One day you will hear your girls playing together and fighting (ha)..it makes it all worth it. They have a playmate for life and they will entertain each other eventually! And maybe you can do some of those things while they are playing together! π
Lydia
Girl, I am sooo there with you! There are wonderful days when everything seems to fall into place and then there are days of down right ugly survival. Sean's in Dallas this week for work so the boys & I made the trip down to visit my parents because I'm pretty sure my sanity would snap if I had to do this by myself. While I haven't come across a solution to the madness (and probably never will) I can tell you that "this too shall pass". You will be in my prayers!
A suggestion for Adele. Pick out some thing you can say to her mand identify it as a warning. I mean a give me your undivided attention warning. From there tell her she can stop what she is doing immediately. Or she can go to time out for her age plus 2 in minutes. If she gets out of time out or continues the activity that put her there add two minutes to the timeout. Iset the time on my phone and give it to Emma so she can come out when it alarms. Or she can get a swat on her bottom if she doesn't stop the offending behavior. We have not had to swat except once since starting his routine.we are consistent with it between my house and Brian's but I don't know what happens at her mothers.
Hi Emily,
I love you. So, so much! You are such a wonderful sister-in-law. An AMAZING mother to Adelle and Marille – an inspiration to me, should God bless us with children someday. And a blessing, a gift to Josh. That is TRUTH, sweet sister.
I am not a mother so I don't have any advice for you. But I can relate to the feelings of being overwhelmed, of feeling like something's gotta give and not knowing what, of feeling like there is a part of you yearning for expression but being stifled by your circumstances. And what I have learned is this: this is today.
Tomorrow (hey, maybe even a few hours from now) it very well may be a whole different story. Do what you can do today. Focus on 1 thing – maybe today it's Adelle, or maybe today needs to be an Emily day. But focus on 1 thing.
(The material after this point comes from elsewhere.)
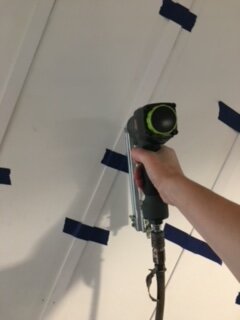
The height and width of the screenshot is (320, 240). I want to click on device to secure aspects of wall, so click(x=144, y=118).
It will help you be less overwhelmed.
Bottom line, all you do in your home: from playing with your girls, to making dinner, to laundry, to sharing your lives with us on your blog has some measure of ETERNAL value because you are pouring your life into others. I guess that is the measure – what 1 thing can you do today that has the most eternal significance?
I love you bunches and bunches! I'm praying for you right now.
Jennifer
Far be it from me to provide motherly or parenting advice, seeing as how I'm a 28 year old single guy. But I do have fantastic parents, and if there's one thought that I have after reading your post today, it's that I don't remember a clean house or plants outside (though both were definitely a part of growing up). In those formative years, the things I remember are when my parents invested in me. When I had their intention. When dad came home from a long day of work and took time to ask about what I had done that day.
With that said, I know it must be crazy trying to balance it all, but none of us can do that, so chose the ones that will have the longest and best impact. And please receive this comment with only the highest admiration for the adventure that you and Josh are on. Whether you agree or not, you're doing a great job.